Archive for the ‘Uncategorized’ Category
Notable closing credit from A.I.: art glass by Dale Chihuly. I don’t remember seeing any, but I am not surprised.
Don’t you want a Star Trek helm in your living room? It was made for the Deep Space 9 episode that fit itself into the original series’ “Trouble with Tribbles” episode. I wonder who got the captain’s chair (not included)?
A Mercury News reporter (Mike Cassidy) actually had the gall (well, maybe it didn’t take that much chutzpah) to ask John McCarthy to go see A.I. with him. The John McCarthy. As in, the guy who named artificial intelligence “artificial intelligence”. As in, the guy who invented LISP. OK, so maybe I’m just jealous that I didn’t think of taking him myself. Not that he’d go with little ol’ me. But he did go with the reporter. And I think he liked the movie. I didn’t read the article too closely because I haven’t seen A.I. yet and the less I know, the better.
This site had technical difficulties for most of Monday. My email is starting to trickle in now. It’s so nice of those mail servers to keep on trying for so many hours.
A study showed that cows produced more milk when they listened (were subjected!) to slow music. They produced less milk when they heard upbeat tunes. It appears that cows are less stressed when they hear slow Beethoven and REM so they let down more milk, an average of 0.73 liters more per day. “Moooo” is slow, isn’t it?
Alton Brown of Food TV’s Good Eats says that aluminum foil is dull on one side because it is rolled out in double sheets. And I always thought there was some useful reason it was that way. Want to know more about metal foil, or, more officially, “thin gauge metals”? There’s a website, of course, and this one’s called FoilCenter.com. Find out all about aluminum foil and how it’s made.
The California DMV must be drowning in a sea of angry drivers with their new name cross checking policy for drivers licenses. It’s spilling over. I renewed my car registration (not license) and sent in a copy of my insurance card as they now require. I got a response back saying that I did not include proof of insurance, so I had to send it in again. I wasn’t too upset, maybe I forgot to enclose it, maybe they lost it, no big deal. But then the same thing happened to my fiance. Now I’m wondering what system they are using over there that keeps failing? I have a feeling we’re not the only ones.
If you’ve driven along Highway 101 in Mountain View recently, you may have noticed the monstrosity of the new Shoreline Ampitheatre signs. These are not billboards, but they may as well be. In the usual green signage used for highway markers, the new additions read “Shoreline Ampitheatre at Mountain View, Presented by The Chronicle, Next 2 Exits.” It could’ve been worse, I suppose. The worst case would’ve been “Shoreline Ampitheatre at Mountain View, Presented by The San Francisco Chronicle and Bill Graham Presents, Next 2 Exits.” So I’m not going to complain. Really, I’m not.
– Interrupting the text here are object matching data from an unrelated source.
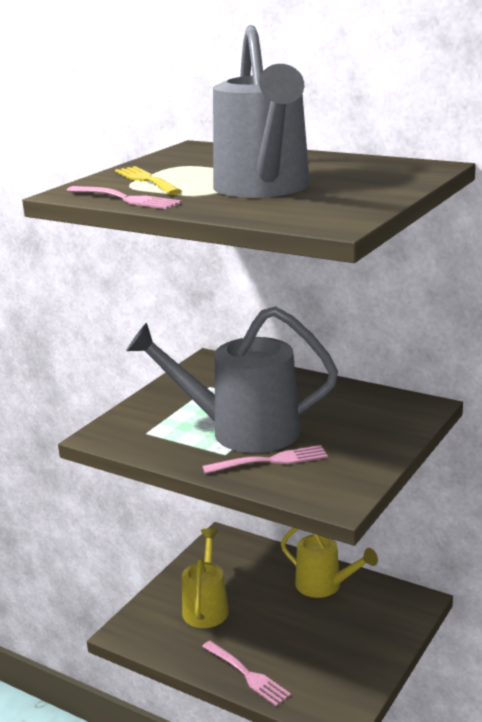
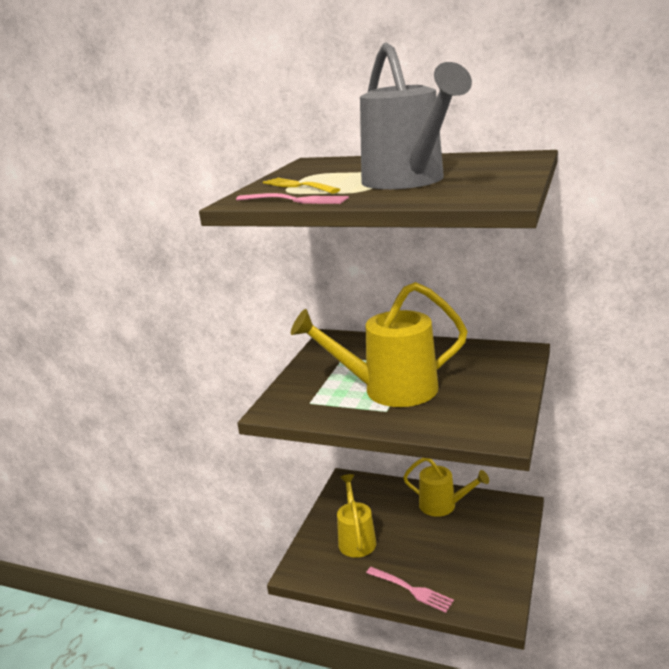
camera: 10 degrees left, 0 degrees up
grey watering can [126,306,338,453] -> yellow watering can [291,282,468,407]
pink fork [202,445,328,474] -> none

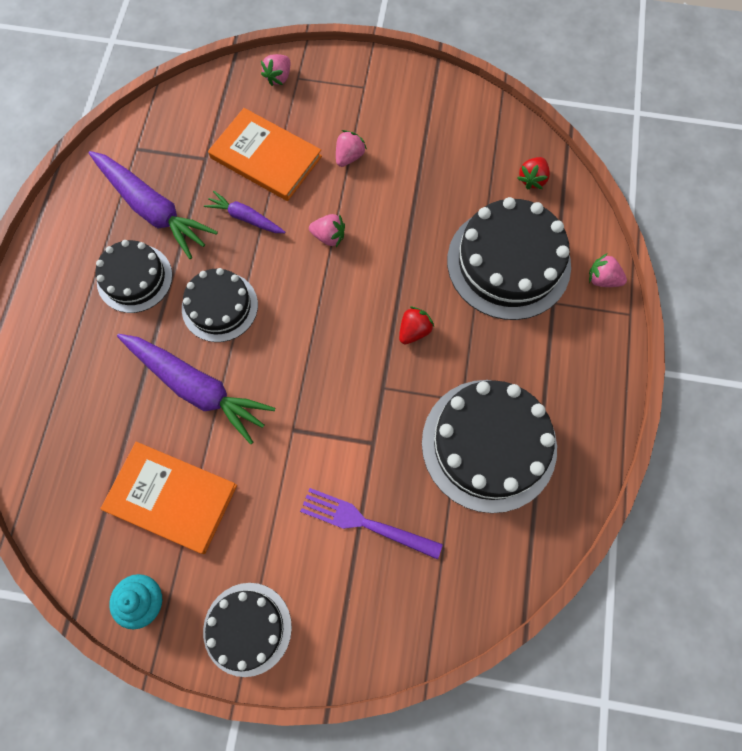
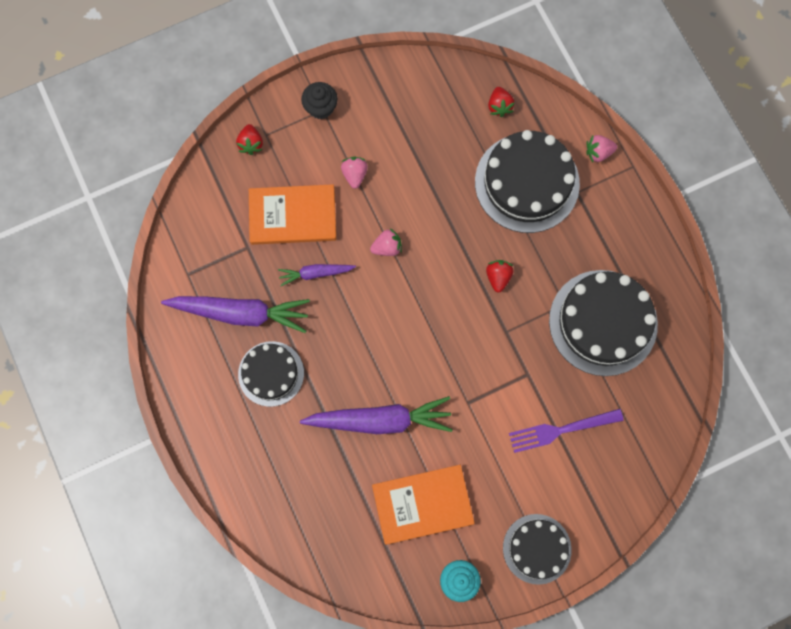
camera: 35 degrees left, 5 degrees up
black cake [182,268,258,342] -> none
pink strawberry [261,54,290,86] -> red strawberry [236,124,263,155]
none -> black cupcake [301,82,338,119]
Another silly wedding news item, a bridesmaid is told to lose 20 pounds by her seamstress. It was supposed to be a joke, so says the store owner, who makes sure to mention that the seamstress has her own separate business, though she does some tailoring for his shop. The bridesmaid was upset enough to publicize her public humiliation even more by telling the press; I guess that’s her revenge. It’s unclear whether she was getting fitted for a dress order or if she was being fitted into a dress she had already ordered. For some reason the bridal industry didn’t shift along with other clothing manufacturers when size designations were adjusted downwards (“yesterday’s size 16 is now a size 10 or 12“). So a woman going into a bridal salon unprepared for the old style sizing is usually in for a shock. Since I’d been fitted for bridesmaid dresses several times, I was prepared to hear my wedding gown size as “just a number”. But anyone who doesn’t know about the difference or refuses to acknowledge it (it happens!), may be in danger of provoking a scene like the one the aforementioned bridesmaid went through. Was the seamstress out of line or was the bridesmaid too sensitive? It’s impossible to make the call from the outside. (via Obscure Store)
Ahhh, the B&B; journal. That voyeuristic peek into the lives of those who stayed in your bed and breakfast room before you. I’ve always read through them, as the article’s author does. It’s like reading sections of online diaries where people you may never meet let you in on a bit of their lives. People hint about the fun of the Jacuzzi, are candid about same sex partners, gush about their honeymoons, recommend restaurants, and warn about the possibility of tripping on the fireplace corner (that was me). Perhaps this is an idea for a novel with a plotline that’d be an interesting challenge to develop.